G[1,: ] = B[:,:,1]'p

for j in 2:n
G[j,: ] = G[j-1,: ]' * A * B[:,:,j]
end
``````

In particular I am interested in whether the way I have allocated the `B` matrix is good (the last dimension is what is looped over), would it be better if it was the first dimension?
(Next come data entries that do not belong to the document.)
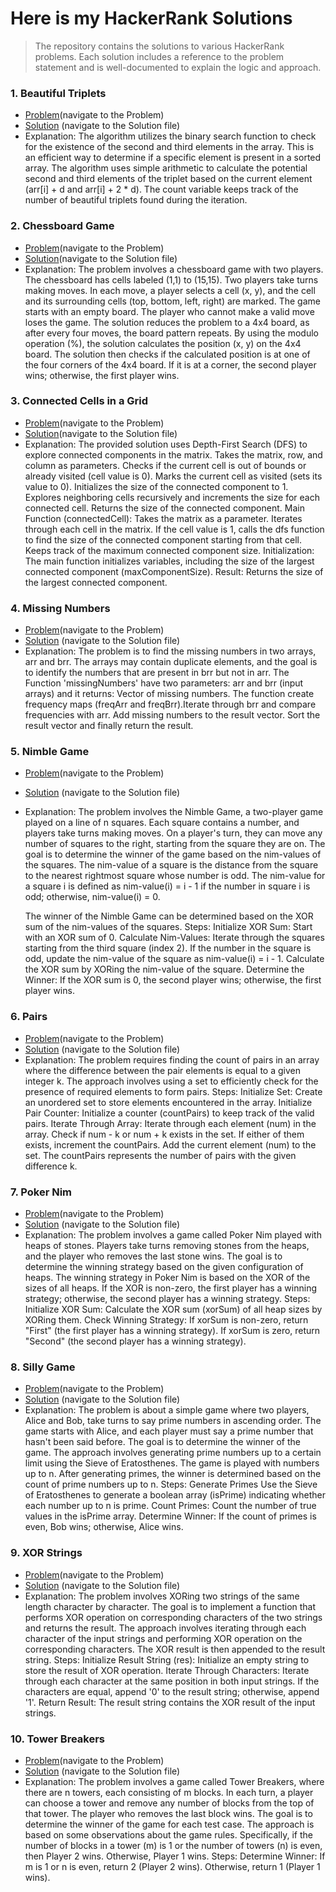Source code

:# Here is my HackerRank Solutions

>The repository contains the solutions to various HackerRank problems. Each solution includes a reference to the problem statement and is well-documented to explain the logic and approach.

### 1. Beautiful Triplets

  - [Problem](https://www.hackerrank.com/challenges/beautiful-triplets/problem)(navigate to the Problem)
  - [Solution](./Beautiful_Triplets.cpp) (navigate to the Solution file)
  - Explanation: 
    The algorithm utilizes the binary search function to check for the existence of the second and third elements in the array. This is an efficient way to determine if a specific element is present in a sorted array.
    The algorithm uses simple arithmetic to calculate the potential second and third elements of the triplet based on the current element (arr[i] + d and arr[i] + 2 * d).
    The count variable keeps track of the number of beautiful triplets found during the iteration.
  
### 2. Chessboard Game

  - [Problem](https://www.hackerrank.com/challenges/a-chessboard-game-1/problem)(navigate to the Problem)
  - [Solution](./chessboardGame.cpp)(navigate to the Solution file)
  - Explanation: 
    The problem involves a chessboard game with two players. The chessboard has cells labeled (1,1) to (15,15). Two players take turns making moves. In each move, a player selects a cell (x, y), and the cell and its surrounding cells (top, bottom, left, right) are marked. The game starts with an empty board. The player who cannot make a valid move loses the game.
    The solution reduces the problem to a 4x4 board, as after every four moves, the board pattern repeats.
    By using the modulo operation (%), the solution calculates the position (x, y) on the 4x4 board.
    The solution then checks if the calculated position is at one of the four corners of the 4x4 board.
    If it is at a corner, the second player wins; otherwise, the first player wins.

### 3. Connected Cells in a Grid  
  
  - [Problem](https://www.hackerrank.com/challenges/connected-cell-in-a-grid/problem)(navigate to the Problem)
  - [Solution](./connectedCell.cpp)(navigate to the Solution file)
  - Explanation: 
    The provided solution uses Depth-First Search (DFS) to explore connected components in the matrix.
    Takes the matrix, row, and column as parameters.
    Checks if the current cell is out of bounds or already visited (cell value is 0).
    Marks the current cell as visited (sets its value to 0).
    Initializes the size of the connected component to 1.
    Explores neighboring cells recursively and increments the size for each connected cell.
    Returns the size of the connected component.
    Main Function (connectedCell):
    Takes the matrix as a parameter.
    Iterates through each cell in the matrix.
    If the cell value is 1, calls the dfs function to find the size of the connected component starting from that cell.
    Keeps track of the maximum connected component size.
    Initialization:
    The main function initializes variables, including the size of the largest connected component (maxComponentSize).
    Result:
    Returns the size of the largest connected component.

### 4. Missing Numbers

  - [Problem](https://www.hackerrank.com/challenges/missing-numbers/problem)(navigate to the Problem)
  - [Solution](./missingNumbers.cpp) (navigate to the Solution file)
  - Explanation: 
    The problem is to find the missing numbers in two arrays, arr and brr. The arrays may contain duplicate elements, and the goal is to identify the numbers that are present in brr but not in arr.
    The Function 'missingNumbers' have two parameters: arr and brr (input arrays) and it returns: Vector of missing numbers.
    The function create frequency maps (freqArr and freqBrr).Iterate through brr and compare frequencies with arr. Add missing numbers to the result vector. Sort the result vector and finally return the result.

### 5. Nimble Game

  - [Problem](https://www.hackerrank.com/challenges/nimble-game-1/problem)(navigate to the Problem)
  - [Solution](./nimbleGame.cpp) (navigate to the Solution file)
  - Explanation: 
    The problem involves the Nimble Game, a two-player game played on a line of n squares. Each square contains a number, and players take turns making moves. On a player's turn, they can move any number of squares to the right, starting from the square they are on. The goal is to determine the winner of the game based on the nim-values of the squares.
    The nim-value of a square is the distance from the square to the nearest rightmost square whose number is odd. The nim-value for a square i is defined as nim-value(i) = i - 1 if the number in square i is odd; otherwise, nim-value(i) = 0.

    The winner of the Nimble Game can be determined based on the XOR sum of the nim-values of the squares.
    Steps:
    Initialize XOR Sum:
    Start with an XOR sum of 0.
    Calculate Nim-Values:
    Iterate through the squares starting from the third square (index 2). If the number in the square is odd, update the nim-value of the square as nim-value(i) = i - 1. Calculate the XOR sum by XORing the nim-value of the square.
    Determine the Winner:
    If the XOR sum is 0, the second player wins; otherwise, the first player wins.

### 6. Pairs

  - [Problem](https://www.hackerrank.com/challenges/pairs/problem)(navigate to the Problem)
  - [Solution](./pairs.cpp) (navigate to the Solution file)
  - Explanation: 
    The problem requires finding the count of pairs in an array where the difference between the pair elements is equal to a given integer k.
    The approach involves using a set to efficiently check for the presence of required elements to form pairs.
    Steps:
    Initialize Set:
    Create an unordered set to store elements encountered in the array.
    Initialize Pair Counter:
    Initialize a counter (countPairs) to keep track of the valid pairs.
    Iterate Through Array:
    Iterate through each element (num) in the array. Check if num - k or num + k exists in the set. If either of them exists, increment the countPairs. Add the current element (num) to the set. The countPairs represents the number of pairs with the given difference k.

### 7. Poker Nim

  - [Problem](https://www.hackerrank.com/challenges/poker-nim-1/problem)(navigate to the Problem)
  - [Solution](./pokerNim.cpp) (navigate to the Solution file)
  - Explanation: 
    The problem involves a game called Poker Nim played with heaps of stones. Players take turns removing stones from the heaps, and the player who removes the last stone wins. The goal is to determine the winning strategy based on the given configuration of heaps.
    The winning strategy in Poker Nim is based on the XOR of the sizes of all heaps. If the XOR is non-zero, the first player has a winning strategy; otherwise, the second player has a winning strategy.
    Steps:
    Initialize XOR Sum:
    Calculate the XOR sum (xorSum) of all heap sizes by XORing them.
    Check Winning Strategy:
    If xorSum is non-zero, return "First" (the first player has a winning strategy).
    If xorSum is zero, return "Second" (the second player has a winning strategy).

### 8. Silly Game

  - [Problem](https://www.hackerrank.com/challenges/alice-and-bobs-silly-game/problem)(navigate to the Problem)
  - [Solution](./sillyGame.cpp) (navigate to the Solution file)
  - Explanation: 
    The problem is about a simple game where two players, Alice and Bob, take turns to say prime numbers in ascending order. The game starts with Alice, and each player must say a prime number that hasn't been said before. The goal is to determine the winner of the game.
    The approach involves generating prime numbers up to a certain limit using the Sieve of Eratosthenes. The game is played with numbers up to n. After generating primes, the winner is determined based on the count of prime numbers up to n.
    Steps:
    Generate Primes
    Use the Sieve of Eratosthenes to generate a boolean array (isPrime) indicating whether each number up to n is prime.
    Count Primes:
    Count the number of true values in the isPrime array.
    Determine Winner:
    If the count of primes is even, Bob wins; otherwise, Alice wins.

### 9. XOR Strings

  - [Problem](https://www.hackerrank.com/challenges/strings-xor/problem)(navigate to the Problem)
  - [Solution](./strings_xor.cpp) (navigate to the Solution file)
  - Explanation: 
    The problem involves XORing two strings of the same length character by character. The goal is to implement a function that performs XOR operation on corresponding characters of the two strings and returns the result.
    The approach involves iterating through each character of the input strings and performing XOR operation on the corresponding characters. The XOR result is then appended to the result string.
    Steps:
    Initialize Result String (res):
    Initialize an empty string to store the result of XOR operation.
    Iterate Through Characters:
    Iterate through each character at the same position in both input strings.
    If the characters are equal, append '0' to the result string; otherwise, append '1'.
    Return Result:
    The result string contains the XOR result of the input strings.

### 10. Tower Breakers

  - [Problem](https://www.hackerrank.com/challenges/tower-breakers-1/problem)(navigate to the Problem)
  - [Solution](./towerBreakers.cpp) (navigate to the Solution file)
  - Explanation: 
    The problem involves a game called Tower Breakers, where there are n towers, each consisting of m blocks. In each turn, a player can choose a tower and remove any number of blocks from the top of that tower. The player who removes the last block wins. The goal is to determine the winner of the game for each test case.
    The approach is based on some observations about the game rules. Specifically, if the number of blocks in a tower (m) is 1 or the number of towers (n) is even, then Player 2 wins. Otherwise, Player 1 wins.
    Steps:
    Determine Winner:
    If m is 1 or n is even, return 2 (Player 2 wins).
    Otherwise, return 1 (Player 1 wins).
I always get confused with which dimension should be looped over first, second, etc.

EDIT:
I’ve changed `B` so that the first dimension is used in the innermost loop.

`````` B = zeros(n, m, m)

for j in 1:n
s = cdf(Logistic(theta - gamma[2]), d[qidx[j]])
g = cdf(Logistic(d[qidx[j]] - gamma[1]), theta)
if x[j] == 1
B[j,:, : ] = diagm([1.0 - s, g])
else
B[j,:,: ] = diagm([s, 1.0 - g])
end
end

G[1,: ] = B[1,:,: ]'p

for j in 2:n
G[j,: ] = G[j-1,: ]' * A * B[j,:,: ]
end
``````

The first dimension should be used for innermost loops with Julia’s column-major storage.